*WHAT YOU NEED TO DO*
Repeat only the lines below from the one containing "52 528 82.64" through the one containing "440 91 286.46", inclusive, exactly as written.

Stored data:
◆ ◆ ◆ ◆ ◆
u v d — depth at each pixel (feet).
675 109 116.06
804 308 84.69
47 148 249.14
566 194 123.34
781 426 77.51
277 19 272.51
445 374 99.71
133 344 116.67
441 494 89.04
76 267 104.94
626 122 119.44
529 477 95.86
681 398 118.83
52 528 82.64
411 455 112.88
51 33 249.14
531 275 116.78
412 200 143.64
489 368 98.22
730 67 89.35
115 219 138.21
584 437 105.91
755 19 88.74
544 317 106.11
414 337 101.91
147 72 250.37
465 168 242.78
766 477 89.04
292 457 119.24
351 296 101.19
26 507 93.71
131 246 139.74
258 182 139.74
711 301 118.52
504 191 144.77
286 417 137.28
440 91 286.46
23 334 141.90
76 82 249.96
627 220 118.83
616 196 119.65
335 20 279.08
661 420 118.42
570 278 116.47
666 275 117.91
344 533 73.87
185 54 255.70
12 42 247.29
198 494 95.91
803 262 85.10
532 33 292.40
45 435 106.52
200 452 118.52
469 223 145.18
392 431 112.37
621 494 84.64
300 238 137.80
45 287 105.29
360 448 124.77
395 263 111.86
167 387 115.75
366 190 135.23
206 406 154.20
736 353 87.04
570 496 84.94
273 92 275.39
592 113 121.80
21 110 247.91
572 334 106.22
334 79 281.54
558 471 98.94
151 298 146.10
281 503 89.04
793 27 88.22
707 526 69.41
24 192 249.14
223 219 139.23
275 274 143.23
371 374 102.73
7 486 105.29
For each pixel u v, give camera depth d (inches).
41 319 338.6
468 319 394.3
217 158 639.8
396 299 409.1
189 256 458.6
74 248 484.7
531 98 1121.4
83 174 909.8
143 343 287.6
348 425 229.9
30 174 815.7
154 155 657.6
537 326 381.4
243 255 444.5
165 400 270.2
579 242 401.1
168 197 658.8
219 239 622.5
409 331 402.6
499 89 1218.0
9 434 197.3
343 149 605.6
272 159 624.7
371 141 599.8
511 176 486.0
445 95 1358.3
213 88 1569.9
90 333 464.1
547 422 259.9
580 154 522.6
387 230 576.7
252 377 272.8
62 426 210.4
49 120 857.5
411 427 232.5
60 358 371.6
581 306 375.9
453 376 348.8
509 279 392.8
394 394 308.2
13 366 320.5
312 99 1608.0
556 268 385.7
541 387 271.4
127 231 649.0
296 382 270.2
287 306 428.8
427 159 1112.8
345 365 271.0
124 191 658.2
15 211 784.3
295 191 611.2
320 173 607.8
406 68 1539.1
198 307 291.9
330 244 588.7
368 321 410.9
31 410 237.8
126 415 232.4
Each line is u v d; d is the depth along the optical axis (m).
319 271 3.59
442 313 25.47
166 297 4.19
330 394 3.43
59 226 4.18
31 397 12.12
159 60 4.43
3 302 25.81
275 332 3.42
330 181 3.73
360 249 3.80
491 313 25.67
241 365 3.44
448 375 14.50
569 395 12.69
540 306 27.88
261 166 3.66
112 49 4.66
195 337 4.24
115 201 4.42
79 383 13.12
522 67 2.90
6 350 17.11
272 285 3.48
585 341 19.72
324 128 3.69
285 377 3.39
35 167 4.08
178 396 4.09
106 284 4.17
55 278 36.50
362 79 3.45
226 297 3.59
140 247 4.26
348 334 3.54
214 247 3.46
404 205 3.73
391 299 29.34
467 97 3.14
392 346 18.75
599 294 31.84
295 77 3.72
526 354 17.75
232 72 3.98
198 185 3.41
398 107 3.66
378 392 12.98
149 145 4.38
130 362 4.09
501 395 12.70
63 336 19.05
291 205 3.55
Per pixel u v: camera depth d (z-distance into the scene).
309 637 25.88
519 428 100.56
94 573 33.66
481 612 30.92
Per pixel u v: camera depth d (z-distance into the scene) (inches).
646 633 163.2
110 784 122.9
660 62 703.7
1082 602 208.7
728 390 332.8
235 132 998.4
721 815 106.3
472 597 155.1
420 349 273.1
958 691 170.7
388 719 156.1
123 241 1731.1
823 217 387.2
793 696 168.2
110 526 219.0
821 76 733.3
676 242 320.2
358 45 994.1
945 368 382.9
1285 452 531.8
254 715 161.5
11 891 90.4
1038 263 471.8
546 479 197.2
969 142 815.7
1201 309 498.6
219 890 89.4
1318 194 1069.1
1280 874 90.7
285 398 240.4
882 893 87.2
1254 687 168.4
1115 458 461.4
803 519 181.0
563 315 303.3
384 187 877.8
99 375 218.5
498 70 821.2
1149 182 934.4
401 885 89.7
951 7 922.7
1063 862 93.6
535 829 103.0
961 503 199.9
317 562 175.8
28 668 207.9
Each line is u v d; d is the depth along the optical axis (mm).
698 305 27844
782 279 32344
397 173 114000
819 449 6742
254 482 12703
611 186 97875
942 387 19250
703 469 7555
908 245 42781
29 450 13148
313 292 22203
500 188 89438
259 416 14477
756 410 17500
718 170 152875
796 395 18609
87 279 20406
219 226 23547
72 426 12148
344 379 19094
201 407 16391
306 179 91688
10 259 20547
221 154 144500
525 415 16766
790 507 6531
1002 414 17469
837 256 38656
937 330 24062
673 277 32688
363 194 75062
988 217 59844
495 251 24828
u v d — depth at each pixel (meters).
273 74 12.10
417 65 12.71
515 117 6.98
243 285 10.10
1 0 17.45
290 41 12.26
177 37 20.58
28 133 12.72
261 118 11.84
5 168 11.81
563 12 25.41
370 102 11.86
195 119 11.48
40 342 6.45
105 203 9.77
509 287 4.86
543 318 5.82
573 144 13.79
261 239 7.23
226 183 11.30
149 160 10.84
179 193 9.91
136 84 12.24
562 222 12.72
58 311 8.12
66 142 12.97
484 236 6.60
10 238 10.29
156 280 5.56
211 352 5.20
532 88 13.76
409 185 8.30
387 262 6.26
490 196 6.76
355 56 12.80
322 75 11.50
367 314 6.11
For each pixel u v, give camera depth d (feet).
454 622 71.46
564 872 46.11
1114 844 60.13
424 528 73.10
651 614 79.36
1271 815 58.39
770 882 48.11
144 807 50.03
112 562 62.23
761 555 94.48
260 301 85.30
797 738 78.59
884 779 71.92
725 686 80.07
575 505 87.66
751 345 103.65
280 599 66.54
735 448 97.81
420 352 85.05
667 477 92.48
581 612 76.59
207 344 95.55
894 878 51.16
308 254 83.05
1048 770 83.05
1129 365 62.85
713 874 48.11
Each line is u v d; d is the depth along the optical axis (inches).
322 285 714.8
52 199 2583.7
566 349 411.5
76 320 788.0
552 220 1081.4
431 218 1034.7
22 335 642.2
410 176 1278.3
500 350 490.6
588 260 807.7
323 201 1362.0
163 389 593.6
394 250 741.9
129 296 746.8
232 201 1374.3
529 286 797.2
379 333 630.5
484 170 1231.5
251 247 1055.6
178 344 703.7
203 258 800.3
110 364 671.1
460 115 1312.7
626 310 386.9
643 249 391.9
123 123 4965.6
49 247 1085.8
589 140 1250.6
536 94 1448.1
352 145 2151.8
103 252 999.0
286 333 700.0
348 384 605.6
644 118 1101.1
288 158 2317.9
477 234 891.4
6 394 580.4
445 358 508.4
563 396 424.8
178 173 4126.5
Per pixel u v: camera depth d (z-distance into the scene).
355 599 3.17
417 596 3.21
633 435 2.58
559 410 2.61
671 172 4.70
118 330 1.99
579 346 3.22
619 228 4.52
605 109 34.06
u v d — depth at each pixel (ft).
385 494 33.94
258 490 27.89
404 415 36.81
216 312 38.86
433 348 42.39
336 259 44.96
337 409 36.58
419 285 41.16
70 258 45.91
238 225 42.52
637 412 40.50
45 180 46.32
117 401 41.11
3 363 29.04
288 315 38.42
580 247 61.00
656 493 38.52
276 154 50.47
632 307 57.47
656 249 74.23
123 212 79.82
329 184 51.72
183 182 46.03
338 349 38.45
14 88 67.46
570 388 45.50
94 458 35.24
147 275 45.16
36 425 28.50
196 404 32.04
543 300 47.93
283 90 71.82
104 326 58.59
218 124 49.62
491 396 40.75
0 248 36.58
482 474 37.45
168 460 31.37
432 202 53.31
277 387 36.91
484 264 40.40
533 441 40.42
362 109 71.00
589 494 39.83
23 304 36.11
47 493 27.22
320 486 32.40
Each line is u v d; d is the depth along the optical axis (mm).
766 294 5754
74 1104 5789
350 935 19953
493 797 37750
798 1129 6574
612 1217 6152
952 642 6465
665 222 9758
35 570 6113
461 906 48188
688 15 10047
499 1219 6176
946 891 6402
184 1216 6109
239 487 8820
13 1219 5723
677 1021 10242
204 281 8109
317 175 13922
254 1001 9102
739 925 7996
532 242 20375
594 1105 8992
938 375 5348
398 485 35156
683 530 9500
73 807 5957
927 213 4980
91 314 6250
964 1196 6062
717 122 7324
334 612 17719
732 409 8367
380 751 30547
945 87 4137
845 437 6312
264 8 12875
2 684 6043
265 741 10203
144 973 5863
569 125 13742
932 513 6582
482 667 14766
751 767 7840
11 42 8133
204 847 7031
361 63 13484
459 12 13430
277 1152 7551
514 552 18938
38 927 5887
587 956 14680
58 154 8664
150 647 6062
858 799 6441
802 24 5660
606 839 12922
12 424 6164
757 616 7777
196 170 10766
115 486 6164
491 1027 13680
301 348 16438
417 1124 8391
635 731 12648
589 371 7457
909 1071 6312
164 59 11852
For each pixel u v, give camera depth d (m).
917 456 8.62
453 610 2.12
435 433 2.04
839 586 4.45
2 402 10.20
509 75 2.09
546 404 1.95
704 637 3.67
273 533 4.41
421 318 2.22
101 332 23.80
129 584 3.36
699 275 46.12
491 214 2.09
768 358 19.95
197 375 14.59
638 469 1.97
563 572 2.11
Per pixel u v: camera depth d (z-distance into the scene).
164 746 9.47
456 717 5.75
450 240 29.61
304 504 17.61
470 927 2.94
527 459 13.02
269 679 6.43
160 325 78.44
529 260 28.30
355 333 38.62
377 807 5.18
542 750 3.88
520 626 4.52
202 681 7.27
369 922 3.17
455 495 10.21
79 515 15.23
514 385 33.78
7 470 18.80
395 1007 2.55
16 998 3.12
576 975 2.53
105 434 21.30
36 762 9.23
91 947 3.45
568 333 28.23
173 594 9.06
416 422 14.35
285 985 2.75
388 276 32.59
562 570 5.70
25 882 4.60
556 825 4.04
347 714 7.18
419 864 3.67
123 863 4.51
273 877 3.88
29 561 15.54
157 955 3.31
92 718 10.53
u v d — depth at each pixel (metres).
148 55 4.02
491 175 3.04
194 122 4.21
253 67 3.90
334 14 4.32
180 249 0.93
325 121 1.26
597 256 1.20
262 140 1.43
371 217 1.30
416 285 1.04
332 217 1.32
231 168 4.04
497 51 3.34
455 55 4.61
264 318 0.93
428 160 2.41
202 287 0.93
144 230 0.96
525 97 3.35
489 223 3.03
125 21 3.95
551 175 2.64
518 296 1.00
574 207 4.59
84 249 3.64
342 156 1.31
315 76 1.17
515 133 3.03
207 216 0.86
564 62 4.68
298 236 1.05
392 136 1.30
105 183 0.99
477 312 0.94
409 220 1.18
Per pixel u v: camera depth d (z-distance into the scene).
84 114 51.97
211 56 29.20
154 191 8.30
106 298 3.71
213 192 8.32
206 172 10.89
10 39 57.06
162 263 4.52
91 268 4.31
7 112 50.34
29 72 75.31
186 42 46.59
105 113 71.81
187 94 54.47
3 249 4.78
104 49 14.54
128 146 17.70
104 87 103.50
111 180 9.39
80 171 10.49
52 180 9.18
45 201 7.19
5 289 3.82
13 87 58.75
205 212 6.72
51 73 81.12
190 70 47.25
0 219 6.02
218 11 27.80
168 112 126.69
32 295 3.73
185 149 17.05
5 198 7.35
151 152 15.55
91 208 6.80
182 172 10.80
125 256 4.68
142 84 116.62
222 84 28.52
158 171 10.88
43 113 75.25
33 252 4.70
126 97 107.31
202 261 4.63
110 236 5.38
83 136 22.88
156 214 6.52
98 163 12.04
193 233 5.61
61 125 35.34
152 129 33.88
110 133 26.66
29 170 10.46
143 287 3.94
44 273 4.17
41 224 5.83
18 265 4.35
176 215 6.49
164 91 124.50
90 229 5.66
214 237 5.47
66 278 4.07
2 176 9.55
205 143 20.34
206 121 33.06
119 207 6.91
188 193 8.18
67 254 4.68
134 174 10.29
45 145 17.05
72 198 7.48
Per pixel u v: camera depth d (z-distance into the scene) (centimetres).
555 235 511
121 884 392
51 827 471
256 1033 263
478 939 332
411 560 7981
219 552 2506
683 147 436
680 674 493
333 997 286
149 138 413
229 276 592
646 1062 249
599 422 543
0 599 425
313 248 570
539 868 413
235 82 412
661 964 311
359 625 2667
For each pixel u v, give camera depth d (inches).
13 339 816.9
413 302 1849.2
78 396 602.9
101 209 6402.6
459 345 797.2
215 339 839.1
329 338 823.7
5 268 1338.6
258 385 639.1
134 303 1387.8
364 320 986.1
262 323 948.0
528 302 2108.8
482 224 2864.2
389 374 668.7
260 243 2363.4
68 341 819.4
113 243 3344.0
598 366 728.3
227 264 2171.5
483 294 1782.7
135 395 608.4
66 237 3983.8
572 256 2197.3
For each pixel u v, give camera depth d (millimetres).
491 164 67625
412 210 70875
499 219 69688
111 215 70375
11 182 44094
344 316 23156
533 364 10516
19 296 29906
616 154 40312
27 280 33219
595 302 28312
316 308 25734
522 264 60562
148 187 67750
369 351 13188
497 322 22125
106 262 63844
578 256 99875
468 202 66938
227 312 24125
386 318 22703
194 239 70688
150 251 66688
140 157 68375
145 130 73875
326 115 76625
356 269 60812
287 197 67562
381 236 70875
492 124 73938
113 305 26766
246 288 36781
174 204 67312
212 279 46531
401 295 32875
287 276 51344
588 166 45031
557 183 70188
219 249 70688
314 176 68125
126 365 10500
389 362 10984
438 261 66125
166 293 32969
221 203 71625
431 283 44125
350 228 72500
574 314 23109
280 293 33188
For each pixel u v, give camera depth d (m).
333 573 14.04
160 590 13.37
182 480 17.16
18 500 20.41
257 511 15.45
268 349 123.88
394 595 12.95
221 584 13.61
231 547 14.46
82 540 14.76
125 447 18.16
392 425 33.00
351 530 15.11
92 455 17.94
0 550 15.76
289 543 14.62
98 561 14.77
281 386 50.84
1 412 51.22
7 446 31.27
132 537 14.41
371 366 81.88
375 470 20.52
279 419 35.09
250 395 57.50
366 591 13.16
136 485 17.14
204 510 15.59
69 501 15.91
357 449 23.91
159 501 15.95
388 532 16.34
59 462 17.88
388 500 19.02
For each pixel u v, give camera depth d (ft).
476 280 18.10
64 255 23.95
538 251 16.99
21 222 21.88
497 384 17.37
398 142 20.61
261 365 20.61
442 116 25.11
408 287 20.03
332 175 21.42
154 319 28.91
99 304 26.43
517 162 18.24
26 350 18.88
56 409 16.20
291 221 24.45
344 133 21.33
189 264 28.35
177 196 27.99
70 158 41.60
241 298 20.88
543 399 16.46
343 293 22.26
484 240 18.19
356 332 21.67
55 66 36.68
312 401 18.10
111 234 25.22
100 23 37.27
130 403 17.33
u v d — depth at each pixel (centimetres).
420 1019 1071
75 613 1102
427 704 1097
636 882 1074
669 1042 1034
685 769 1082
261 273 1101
◆ ◆ ◆ ◆ ◆
*RESPONSE TO THIS TASK*
52 528 82.64
411 455 112.88
51 33 249.14
531 275 116.78
412 200 143.64
489 368 98.22
730 67 89.35
115 219 138.21
584 437 105.91
755 19 88.74
544 317 106.11
414 337 101.91
147 72 250.37
465 168 242.78
766 477 89.04
292 457 119.24
351 296 101.19
26 507 93.71
131 246 139.74
258 182 139.74
711 301 118.52
504 191 144.77
286 417 137.28
440 91 286.46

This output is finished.